The classification of Yr78 as a partial APR gene has some practical implications. First, the few cloned wheat genes conferring partial resistance to Pst at the adult plant stage, have revealed protein architectures different from the canonical NBS-LRR resistance genes (Fu et al. 2009; Krattinger et al. 2009). The identification of such genes provides the opportunity to diversify the resistance mechanisms used to control this rapidly evolving pathogen. In addition, some of these partial APR genes have been historically more durable than many of the all-stage resistance genes, which can be rapidly defeated by changes or deletions of the recognized effectors (Lowe et al. 2011). The classification of Yr78 as a partial APR gene will likely increase the interest in cloning this gene.

Introgression of Yr78 into breeding programs

The “T” (=AA) allele of IWA7257 was predictive of the presence of the resistance gene in all ten populations selected for validation in this study. This allele was also predictive of the presence of a Pst resistance QTL on 6BS (likely Yr78) in the varieties Janz (Bariana et al. 2010) and Stephens (Santra et al. 2008). These results suggest that IWA7257 is genetically close to Yr78 and that limited historical recombination has occurred between this marker and the resistance gene. Even though the “T” allele of IWA7257 has been a good predictor of the presence of Yr78, we have found some putative recombination events between IWA7257 and Yr78 in our segregating populations. This suggests that IWA7257 is not a perfect marker for Yr78, and that it should be used cautiously to predict the presence of Yr78 in uncharacterized germplasm.

Among the winter wheat varieties, the frequency of the IWA7257 “T” allele associated with Pst resistance was 24% in the NSGC winter wheat core collection (1175 genotyped accessions) (Bulli et al. 2016), and 46% in the PNW winter panel (Naruoka et al. 2015). Among the spring wheats in the NSGC core collections, the IWA7257 “T” allele was present on average in 23% of the hexaploid wheat accessions and 1.3% of the tetraploid accessions.
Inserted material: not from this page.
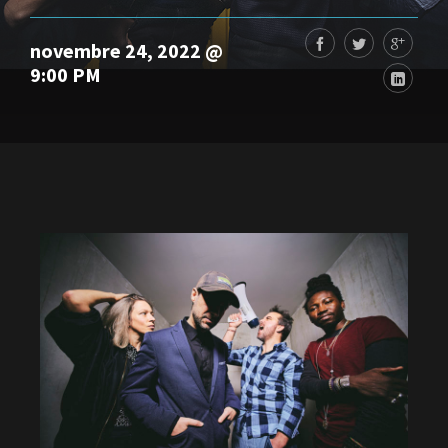
novembre 24, 2022 @
9:00 PM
Therefore, selection for Yr78 can be used to improve Pst resistance in a large number of lines in both tetraploid and hexaploid wheat breeding programs and to diversify the Pst resistance genes currently used to control this pathogen.

So far, the effectiveness of Yr78 against the new Pst races has been demonstrated only in the western USA and Australia (Bariana et al. 2010). Therefore, before deploying this gene in other regions, it will be necessary to confirm its effectiveness against the local Pst races. If effective, Yr78 will particularly useful in Asia, where the favorable IWA7257 allele is present at low frequency (<10%) (Maccaferri et al. 2015).

In summary, Pst resistance gene Yr78 provides wheat breeders with a new tool to control the devastating stripe rust disease. Since Yr78 is in the same chromosome arm as are Yr35 and Yr36 it would be useful to combine Yr78 with Yr35 and Yr36 in phase to facilitate their simultaneous introgression into commercial wheat varieties.

Author contribution statement

ZD evaluated the populations, analyzed the data and wrote the first draft. JH performed the crosses, developed the mapping populations and contributed to the QTL analysis. JZ contributed to the statistical and QTL analyses. WZ contributed to the construction of the genetic maps. SC provided the SNP genotyping. XC performed the seedling resistance tests and the determination of the Pst races present in the field. YZ supervised ZD and revised the manuscript. JD suggested the project, contributed to the genetic map and statistical analyses and generated the final version of the manuscript. All authors revised the manuscript and provided suggestions.